Los componentes de la fase interna pueden encapsularse con la hidratación de una mezcla homogénea de los componentes lipídicos deseados o durante el procesamiento. En el procesamiento se incluye una etapa para eliminar el compuesto modificador externo. La eliminación del compuesto modificador externo puede llevarse a cabo por centrifugación, diafiltración, diálisis o cromatografía. La diafiltración es el procedimiento más preferido para sustituir la fase externa.

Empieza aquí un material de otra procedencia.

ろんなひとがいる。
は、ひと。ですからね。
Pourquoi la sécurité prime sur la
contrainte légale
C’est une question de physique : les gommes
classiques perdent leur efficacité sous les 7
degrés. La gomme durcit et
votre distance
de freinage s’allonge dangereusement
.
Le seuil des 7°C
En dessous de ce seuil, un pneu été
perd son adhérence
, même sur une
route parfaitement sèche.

En una realización preferida, los liposomas se procesan en una forma adecuada para mantener sus propiedades fisicoquímicas y biológicas durante periodos de almacenamiento prolongados. La composición bicapa de los liposomas según la invención hace que puedan procesarse a partir de una primera forma de suspensión en una segunda forma adecuada para el almacenamiento prolongado sin pérdida del compuesto modificador atrapado, alteración en el tamaño del liposoma o alteración de la fluidez de la membrana. Esta segunda forma puede ser una versión congelada o deshidratada de la primera forma. Los procedimientos adecuados para producir esta segunda forma son congelación, liofilización y vitrificación. Un procedimiento preferido es la liofilización. En esta segunda forma, los liposomas pueden conservar su tamaño original, además del compuesto modificador atrapado en su forma química original durante periodos de almacenamiento prolongados. Como se demuestra en los ejemplos 1 y 3, la realización de los liposomas basados en DSPG y basados en DMPG con la liofilización sólo fue satisfactoria cuando el contenido de colesterol estuvo en un intervalo bajo (Tablas I y III). La mínima fuga de glutatión, las alteraciones menores en el tamaño del liposoma y la PRQ fueron características comunes para ambos tipos de formulaciones de liposomas con la
liofilización.
Los liposomas de la presente invención se preparan preferentemente en una forma adecuada para la administración a seres humanos para la obtención de imágenes de infección, inflamación y tumores. Por tanto, es necesario garantizar que los liposomas (1) tienen propiedades fisicoquímicas apropiadas (por ejemplo, tamaño, distribución de tamaño y fluidez de la bicapa lipídica), (2) tienen las fases acuosas interna y externa deseadas y (3) son estériles. Un cuarto aspecto de la presente invención es el uso de los liposomas para obtener imágenes de infección, inflamación y tumores en seres humanos. Los liposomas que tienen material interiorizado de la invención se usan preferentemente para la obtención de imágenes de infección y/o inflamación en un ser humano. Las afecciones infecciosas e inflamatorias adecuadas incluyen osteomielitis, enfermedad inflamatoria del intestino y apendicitis.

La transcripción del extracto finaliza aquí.